══ Estratto del documento ══

In questa giornata altamente simbolica desidero esprimere la mia vicinanza e la mia gratitudine a tutti voi presenti nell’aula bunker, a chi non si è mai scoraggiato nella battaglia contro le mafie, contro l’illegalità e contro la corruzione, a chi lo ha fatto a costo di sacrificio personale e a chi ha compreso il valore della cultura della legalità, che vive anzitutto nell’agire quotidiano». Così il presidente della Repubblica, Sergio Mattarella, in un messaggio inviato a Maria Falcone, presidente della Fondazione Giovanni e Francesca Falcone.
«Ringrazio, in particolare, Maria Falcone, dalla cui passione è scaturita una grande energia positiva, che contribuisce a sostenere reti di cittadinanza attiva e prosciugare così quel retroterra in cui la criminalità e il malaffare cercano di piantare le proprie radici», aggiunge il capo dello Stato.

«Quest’anno ricorre il trentesimo anniversario del maxiprocesso ai vertici di Cosa Nostra, frutto di un lavoro di qualità, intelligenza, impegno straordinari, di cui Giovanni Falcone e Paolo Borsellino furono artefici essenziali. L’evidenza giudiziaria della mafia, e le numerose condanne sancite nelle sentenze, travolsero antiche omertà e ipocriti opportunismi, offrendo allo Stato e alla comprensione degli italiani quanto esplicito e intollerabile fosse l’attacco alla democrazia e alla convivenza. Il maxiprocesso - sottolinea - fu una pietra angolare, premessa anche di quella mobilitazione delle coscienze che si manifestò dopo gli assassini di Falcone, di Borsellino, di Francesca Morvillo, degli uomini e delle donne delle scorte, Rocco Dicillo, Vito Schifani, Antonio Montinaro, Walter Eddie Cosina, Claudio Traina, Emanuela Loi, Vincenzo Li Muli, Agostino Catalano.

═══

Riporta tale e quale il passo dell'estratto sul messaggio di Mattarella da "In questa giornata" a "capo dello Stato.".

══ I dati ══

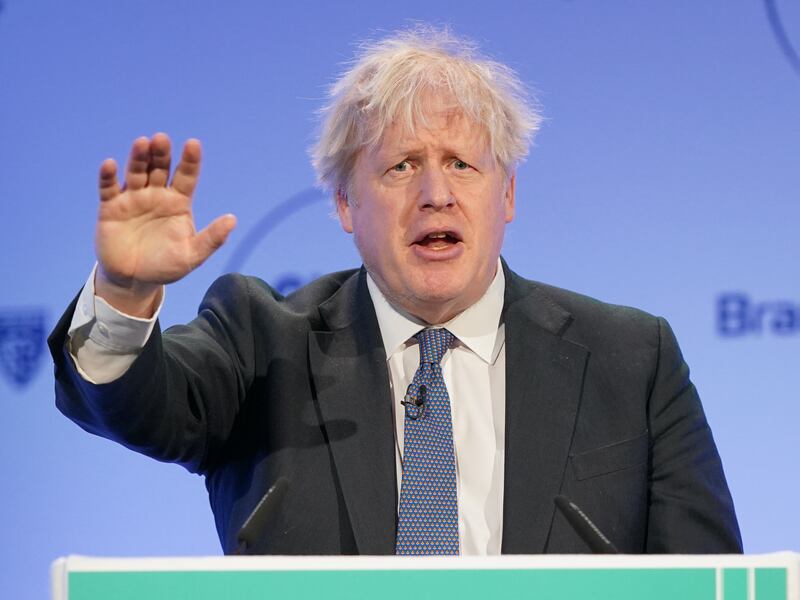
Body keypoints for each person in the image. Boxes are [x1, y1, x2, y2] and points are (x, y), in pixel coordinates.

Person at [49, 26, 742, 555]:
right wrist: (124, 293)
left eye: (462, 164)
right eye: (402, 166)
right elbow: (140, 408)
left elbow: (707, 577)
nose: (436, 193)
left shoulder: (632, 361)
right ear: (346, 204)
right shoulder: (262, 343)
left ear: (507, 195)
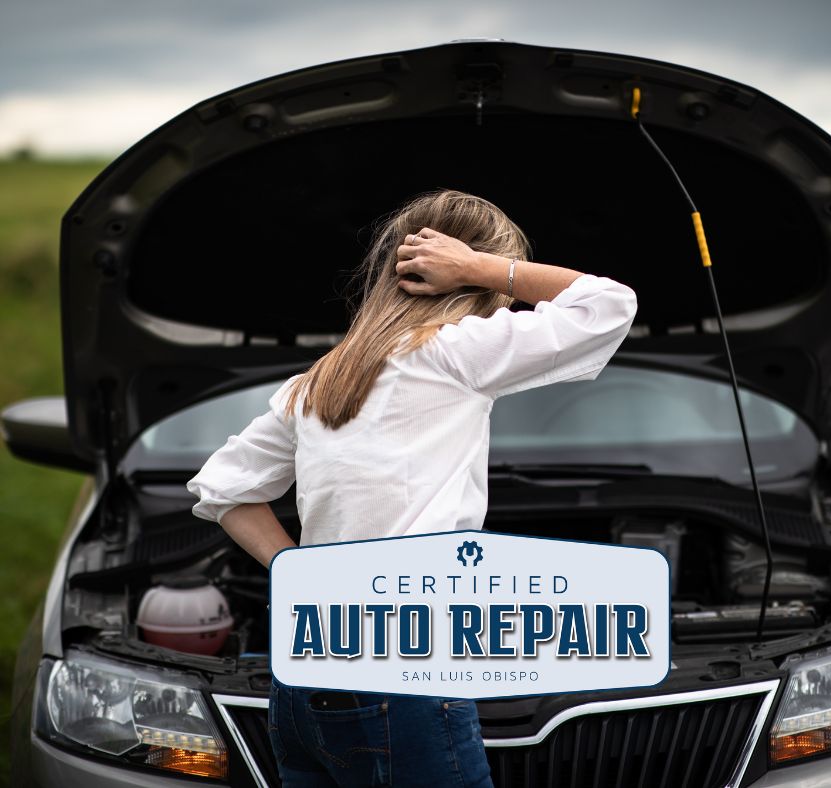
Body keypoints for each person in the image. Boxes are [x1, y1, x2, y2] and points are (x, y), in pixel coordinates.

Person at [186, 188, 638, 787]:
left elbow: (224, 488)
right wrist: (478, 266)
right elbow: (609, 303)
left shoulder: (318, 381)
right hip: (402, 668)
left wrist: (301, 573)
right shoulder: (454, 353)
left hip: (303, 672)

═══

*Risposta all'esercizio*
In questa giornata altamente simbolica desidero esprimere la mia vicinanza e la mia gratitudine a tutti voi presenti nell’aula bunker, a chi non si è mai scoraggiato nella battaglia contro le mafie, contro l’illegalità e contro la corruzione, a chi lo ha fatto a costo di sacrificio personale e a chi ha compreso il valore della cultura della legalità, che vive anzitutto nell’agire quotidiano». Così il presidente della Repubblica, Sergio Mattarella, in un messaggio inviato a Maria Falcone, presidente della Fondazione Giovanni e Francesca Falcone.
«Ringrazio, in particolare, Maria Falcone, dalla cui passione è scaturita una grande energia positiva, che contribuisce a sostenere reti di cittadinanza attiva e prosciugare così quel retroterra in cui la criminalità e il malaffare cercano di piantare le proprie radici», aggiunge il capo dello Stato.